EXCERPT PROVIDED ::
··········

# 7mm confusion



## Deuce (Oct 18, 2007)

So... I'm looking at the new Remington 7mm 700. I've decided that's what I want, but I don't know the difference between the -08, mag, or ultra mag. A lot of guys have said before that the -08 was good for their wives... but it's for me. Which one is your prefered??


----------



## Loke (Sep 7, 2007)

You missed a couple. Let's look at them all, and add to the confusion.
7mm-08---based on the 308 Winchester case, burns 40-50 grains of powder to push a 140 grain bullet at about 2800 feet per second.
7x57 Mauser---similar in performance to the 7-08. Introduced in 1892. Started this whole mess.
284 Winchester---designed to get 270 Winchester performance out of a short case. 45-55 grains of powder, 2900 fps with a 140 grain bullet.
280 Remington---Based on the 30-06 case, 50-60 grains of powder, 3000 fps with the 140 grain bullet.
7mm Remington Short Ultra Mag---Designed to get magnum performance from a short action rifle. 60-65 grains of powder, 3150 fps/140.
7mm Remington Magnum---Introduced the Remington 700 rifle. 60-70 grains of powder, 3200 fps/140.

··········

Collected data
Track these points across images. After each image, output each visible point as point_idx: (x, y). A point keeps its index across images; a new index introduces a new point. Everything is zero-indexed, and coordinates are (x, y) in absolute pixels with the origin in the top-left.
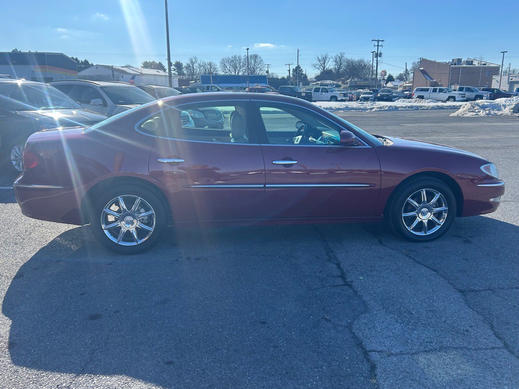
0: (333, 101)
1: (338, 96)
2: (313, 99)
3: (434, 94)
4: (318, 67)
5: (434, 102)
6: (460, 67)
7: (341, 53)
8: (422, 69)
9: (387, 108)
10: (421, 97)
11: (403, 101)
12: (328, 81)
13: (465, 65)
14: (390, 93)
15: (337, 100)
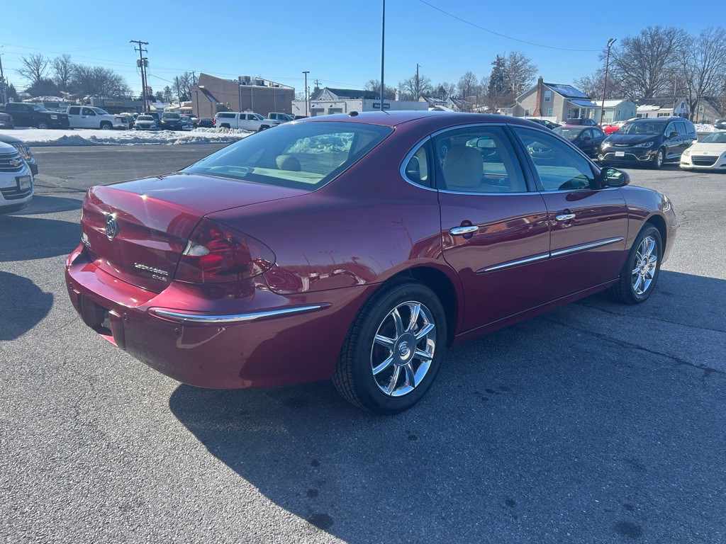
0: (105, 129)
1: (112, 121)
2: (70, 126)
3: (243, 121)
4: (27, 74)
5: (246, 132)
6: (251, 88)
7: (64, 56)
8: (203, 87)
9: (194, 141)
10: (227, 126)
11: (203, 130)
12: (54, 97)
13: (255, 86)
14: (178, 120)
15: (112, 128)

··········

ACTIVITY ::
Transcribe the 7mm cartridge thread from the words "So... I'm looking" through the words "this whole mess.".

EXERCISE RESULT ::
So... I'm looking at the new Remington 7mm 700. I've decided that's what I want, but I don't know the difference between the -08, mag, or ultra mag. A lot of guys have said before that the -08 was good for their wives... but it's for me. Which one is your prefered??


----------



## Loke (Sep 7, 2007)

You missed a couple. Let's look at them all, and add to the confusion.
7mm-08---based on the 308 Winchester case, burns 40-50 grains of powder to push a 140 grain bullet at about 2800 feet per second.
7x57 Mauser---similar in performance to the 7-08. Introduced in 1892. Started this whole mess.